━━━━━ Data records ━━━━━

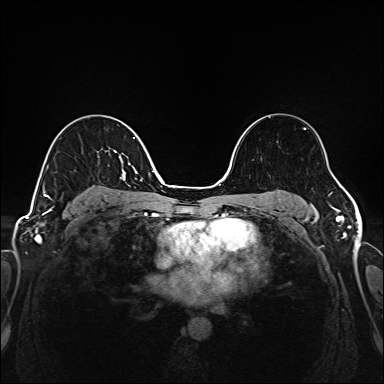
Breast MRI (dynamic contrast-enhanced), one axial slice; slice 102 of 208 in the series (ordered by position); dynamic contrast-enhanced series, time point 2 of 6 at this slice position (early post-contrast); 1.5 T; TE 2.3 ms, TR 5.2 ms; 1 mm slice thickness; 384 × 384 image matrix, field of view 320 × 320 mm. Female patient.
Outlined on this slice (semi-automatic segmentation, software-assisted and operator-edited):
- enhancing-tissue mask used for the functional tumour volume (all voxels passing the contrast-enhancement thresholds inside the analysis volume; usually the tumour): bounding box [x1, y1, x2, y2] px = [43, 137, 135, 200]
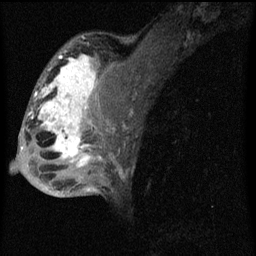
Breast MRI (dynamic contrast-enhanced), one sagittal slice. Dynamic contrast-enhanced series, image 2 of 4 at this slice position (ordered by acquisition). 1.5 T. TE 4.2 ms, TR 8 ms. 2 mm slice thickness. 256 × 256 image matrix, field of view 180 × 180 mm. Patient: female, 50 years.
Annotated regions visible in this slice (semi-automatic segmentation, software-assisted and operator-edited):
- analysis volume of interest (the breast-tissue region the enhancement analysis was run in; not a lesion): box from (x=26, y=44) to (x=124, y=177) px
- tumour enhancement mask (voxels above the 70 % enhancement threshold inside the analysis volume of interest): (x=29, y=52)–(x=108, y=167)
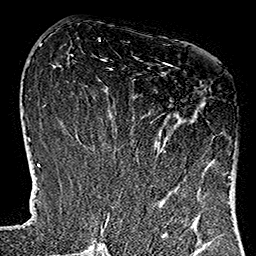
Breast MRI (dynamic contrast-enhanced), one axial slice; cropped to one breast; dynamic contrast-enhanced series, time point 2 of 7 at this slice position (early post-contrast); 1.5 T; TE 2.7 ms, TR 5.1 ms; 1 mm slice thickness; 256 × 256 image matrix. Female patient.
Structures marked on this image (semi-automatically segmented with operator editing):
- enhancing-tissue mask used for the functional tumour volume (all voxels passing the contrast-enhancement thresholds inside the analysis volume; usually the tumour): bounding box <111,62,230,179> (left, top, right, bottom; pixels)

━━━━━

→ Work to complete
All lines from the beginning of the entries above to the line containing "Outlined on this", inclusive, should be printed exactly, apart from the pictures.

→ Answer box
Breast MRI (dynamic contrast-enhanced), one axial slice; slice 102 of 208 in the series (ordered by position); dynamic contrast-enhanced series, time point 2 of 6 at this slice position (early post-contrast); 1.5 T; TE 2.3 ms, TR 5.2 ms; 1 mm slice thickness; 384 × 384 image matrix, field of view 320 × 320 mm. Female patient.
Outlined on this slice (semi-automatic segmentation, software-assisted and operator-edited):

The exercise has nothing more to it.